**STUDY TEXT**
☆ ☆ ☆ ☆ ☆ ☆ ☆

The IRS wouldn’t be slow walking Democrats’ unpopular policy if it were confident about how effective it would be. That is exactly why Republicans on the Committee on Ways and Means have twice passed H.R. 190, the Saving Gig Economy Taxpayers Act, which would undo this disastrous approach. Though the Biden-Harris Administration has repeatedly skirted the law to avoid sending new tax forms to 44 million Americans in an election year, this fall, Americans are left are wondering if the Administration will delay implementation for a third year.
Background:
- On December 23, 2022, the IRS announced its first delay in implementing the 1099-K provision of the American Rescue Plan Act of 2021 (ARPA) to “help reduce confusions during the upcoming 2023 tax filing season.”
- On April 4, 2023, Chairman Smith and Oversight Subcommittee Chairman Schweikert wrote to the GAO that Americans will struggle to afford accounting and paperwork prep needed to comply with the new IRS reporting scheme.
- On June 13, 2023, the Committee on Ways and Means voted to repeal this policy as part of the American Families and Jobs Act.
- On November 15, 2023, a report from the GAO showed that the IRS was ill-equipped to handle the implementation of the Democrats’ new policy.

☆ ☆ ☆ ☆ ☆ ☆ ☆

**DATA SHOWN**
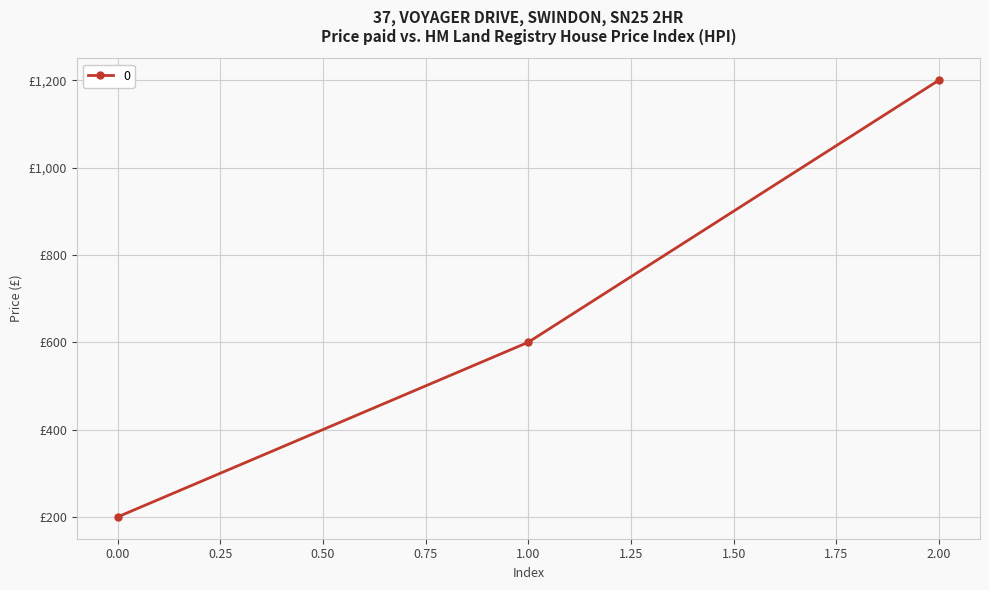

Is this an area chart (filled region under the line)?

No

☆ ☆ ☆ ☆ ☆ ☆ ☆

**PROBLEM DETAILS**
Could you carry on the text about the IRS's delays to the 1099-K reporting rule, starting right after its final line?

**ANSWER BOX**
- On November 21, 2023, the IRS announced its second delay in implementing the 1099-K provision.
- On December 21, 2023, Ways and Means Republicans sent a letter to IRS Commissioner Daniel Werfel demanding testimony from the Commissioner so that he could provide an explanation for the agency’s legal rationale for delaying implementation of the 1099-K provision for the second year in a row.
- When called to testify before the Ways and Means Committee on February 15, 2024, IRS Commissioner Werfel evaded questions regarding the IRS’s authority to change the Form 1099-K threshold without Congressional authorization.
- On September 11, 2024, the Ways and Means Committee advanced H.R. 190, the Saving Gig Economy Taxpayers Act, repealing the American Rescue Plan Act’s 1099-K provision.